Microsoft is being out-Microsofted in browser design
For a company with a rich history of passing off iteration as innovation, it’s pretty weird to see almost all of IE7’s design decisions being implemented — and improved upon — in almost every other browser.
I feel like a lot of web developers ignore IE as “that product that makes me hate my life,” so I’m not sure they see what’s going on here. IE7 was the first major browser to combine the drop-downs for the Back and Forward buttons into one History drop-down. It was the first major browser to move the refresh and stop buttons to the right side of the URL bar. It was the first major browser to attempt (albeit confusingly) to eliminate the traditional menu bar (good-bye File, Edit, and friends).
When these design decisions first came out in IE7, I didn’t like most of them. I thought they were bold, and hoped they would make more sense in the future. Some of those decisions, I think, do make more sense when using Windows Vista. But I can tell that other browser developers have also been looking at these decisions, and improving upon them.

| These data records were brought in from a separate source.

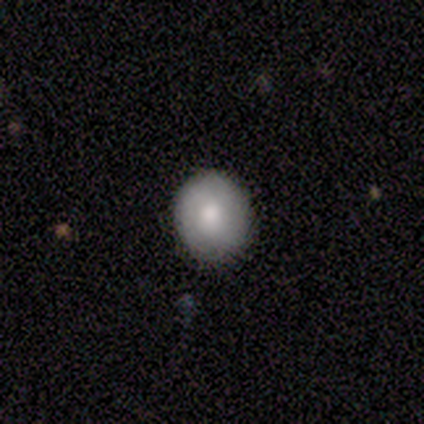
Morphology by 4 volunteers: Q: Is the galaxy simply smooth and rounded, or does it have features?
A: smooth — 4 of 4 (100%).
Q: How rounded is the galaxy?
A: round — 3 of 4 (75%).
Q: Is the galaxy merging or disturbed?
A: none — 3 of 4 (75%).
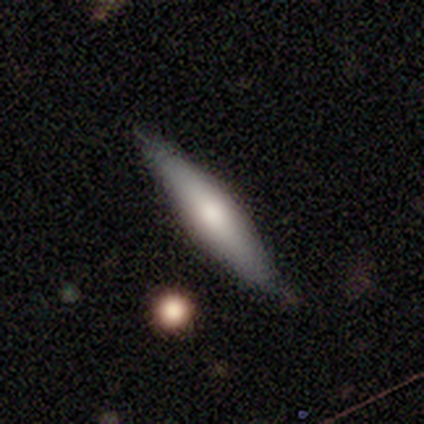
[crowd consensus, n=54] Q: Smooth or featured?
A: smooth (52%); runner-up: featured or disk (48%)
Q: How rounded?
A: cigar-shaped (79%); runner-up: in between (21%)
Q: Merging?
A: none (87%); runner-up: minor disturbance (11%)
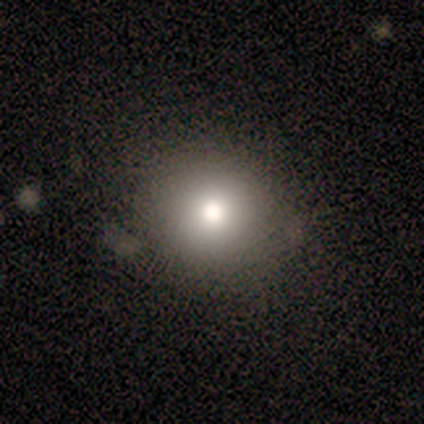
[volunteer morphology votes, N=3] Q: Smooth or featured?
A: smooth (100%)
Q: How rounded?
A: round (100%)
Q: Merging?
A: none (100%)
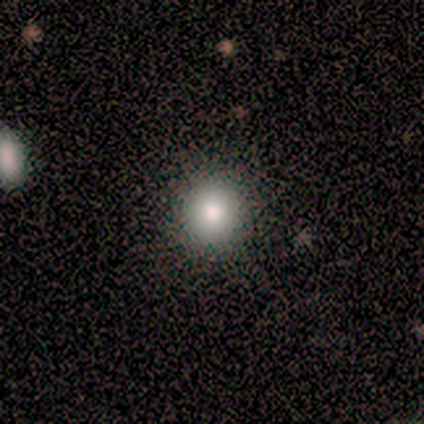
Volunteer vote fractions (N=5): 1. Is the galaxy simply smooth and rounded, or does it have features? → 100% smooth, 0% featured or disk, 0% star or artifact.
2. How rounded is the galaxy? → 100% round, 0% in between, 0% cigar-shaped.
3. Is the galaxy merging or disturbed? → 100% none, 0% minor disturbance, 0% major disturbance, 0% merger.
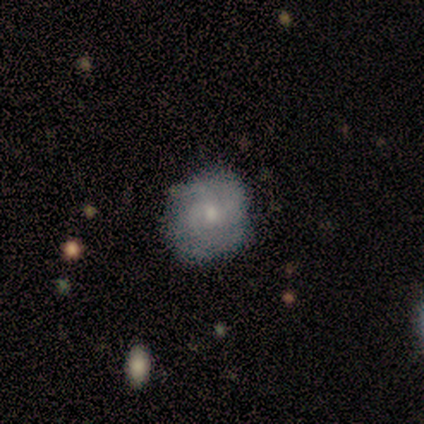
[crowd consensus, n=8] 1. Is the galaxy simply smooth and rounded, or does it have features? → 50% smooth (tied), 50% featured or disk (tied), 0% star or artifact.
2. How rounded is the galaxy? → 75% round, 25% in between, 0% cigar-shaped.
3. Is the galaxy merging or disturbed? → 75% none, 25% minor disturbance, 0% major disturbance, 0% merger.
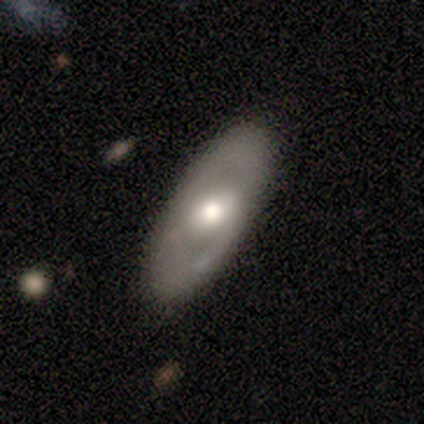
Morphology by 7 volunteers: Smooth or featured: featured or disk — 57% (smooth — 29%)
Edge-on disk: no — 100%
Bar: weak — 75% (no — 25%)
Spiral arms: yes — 50% (tied with no — 50%)
Spiral winding: medium — 100%
Spiral arm count: 2 — 100%
Bulge size: moderate — 50% (large — 25%)
Merging: none — 83% (minor disturbance — 17%)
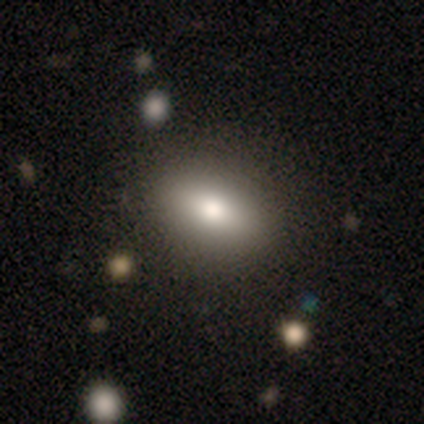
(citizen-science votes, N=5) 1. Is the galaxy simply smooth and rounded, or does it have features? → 60% smooth, 40% star or artifact, 0% featured or disk.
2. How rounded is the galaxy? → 67% in between, 33% cigar-shaped, 0% round.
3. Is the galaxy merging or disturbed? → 33% none (tied), 33% minor disturbance (tied), 33% merger (tied), 0% major disturbance.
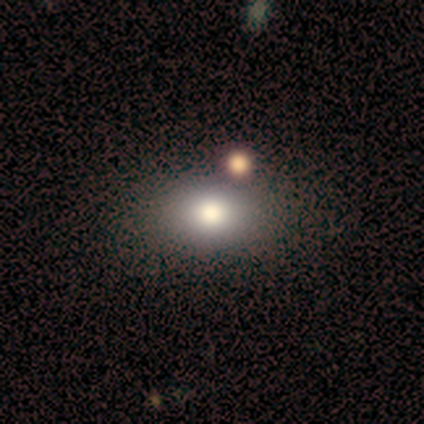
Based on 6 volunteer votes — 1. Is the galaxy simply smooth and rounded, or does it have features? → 50% smooth, 33% featured or disk, 17% star or artifact.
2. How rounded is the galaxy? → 100% in between, 0% round, 0% cigar-shaped.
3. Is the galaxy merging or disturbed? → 100% none, 0% minor disturbance, 0% major disturbance, 0% merger.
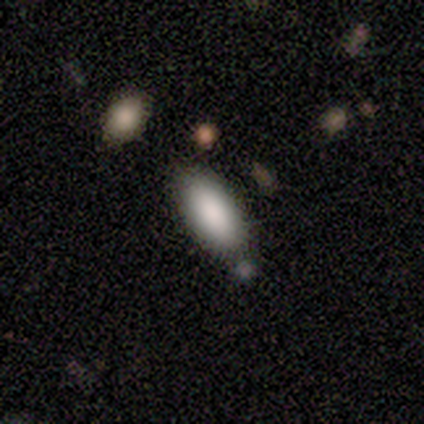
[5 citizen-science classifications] A smooth galaxy with no disk features (100%) that is in between round and cigar-shaped (100%). Merging: none (80%).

Google Chrome: Release early, iterate often
While IE7 implemented some of these IU decisions sloppily, Chrome executed much better. Even the concept of condensing the menu system into two menus: one for menu items applying to the current page, and one for the browser itself, was done in IE7 first. But IE cluttered the interface too much. It surrounded those menus with so many other buttons, all of which are buttons I would almost never use, that I instinctively draw the assumption that those menus aren’t supposed to be important, either. But displaying a mere two icons to the right of the URL bar, Chrome imbelishes these menus with the sense of importance they need.
Then the idea spreads
What blows my mind is how Apple redesigned the Windows version of Safari so that it looks almost exactly like Chrome. For a company with such pride in its visually distinctive look to imitate another company famous for treating style as an afterthought is jarring, to say the least. What I find interesting is, both Chrome and Safari retain their traditional menus (File, Edit, etc.) on OS X, because those menus are part of the OS UI, and not that of the browser. However, with screen resolutions increasing at a rate faster than mouse speeds, I think the Windows implementations may be better.

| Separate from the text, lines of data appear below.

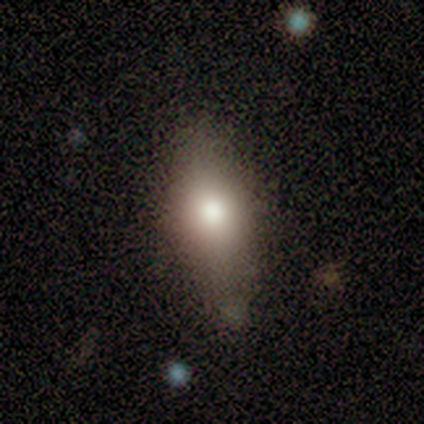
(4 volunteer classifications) Smooth or featured? smooth (50%, tied with star or artifact)
How rounded? in between (50%, tied with cigar-shaped)
Merging? none (50%, tied with minor disturbance)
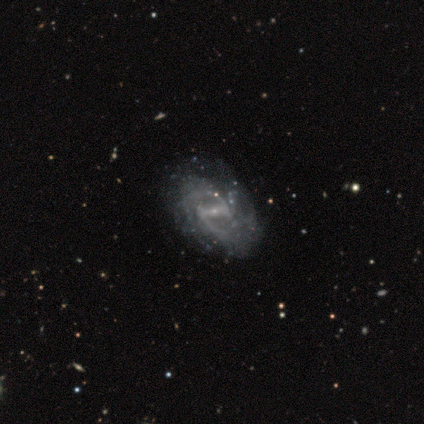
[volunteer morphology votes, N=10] Smooth or featured? 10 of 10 (100%) said featured or disk. Edge-on disk? 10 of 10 (100%) said no. Bar? 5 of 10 (50%) said weak. Spiral arms? 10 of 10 (100%) said yes. Spiral winding? 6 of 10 (60%) said medium. Spiral arm count? 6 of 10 (60%) said 2. Bulge size? 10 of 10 (100%) said small. Merging? 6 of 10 (60%) said none.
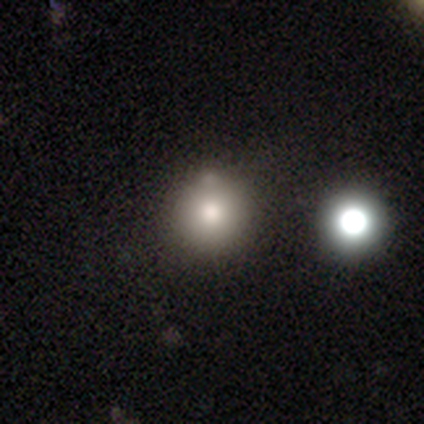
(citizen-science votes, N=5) This is marginally a smooth galaxy (40%, tied with featured or disk). How rounded: clearly round (100%). Merging: likely none (75%).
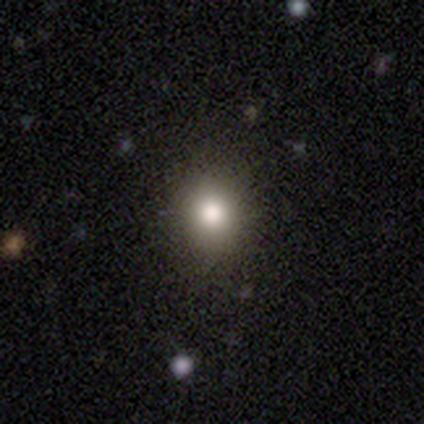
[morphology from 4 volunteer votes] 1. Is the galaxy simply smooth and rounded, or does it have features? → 100% smooth, 0% featured or disk, 0% star or artifact.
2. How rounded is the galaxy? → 100% round, 0% in between, 0% cigar-shaped.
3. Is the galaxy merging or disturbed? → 100% none, 0% minor disturbance, 0% major disturbance, 0% merger.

So IE, Safari and Chrome are all ditching traditional menus. That leaves Firefox as the only major browser to keep them — for now. Firefox devs are already kicking around mockups for Firefox 3.7, anticipated next year, that follow suit. With that release still being relatively far away, and with Firefox’s reputation for launching UI redesigns late in the development cycle, I personally would be disappointed if I didn’t see some ideas from the Firefox 4.0 mockups sneak their way in.
For once, Microsoft has actually innovated the space of web browser design, and has been out-iterated by its competition. The question becomes: what will they do with IE9?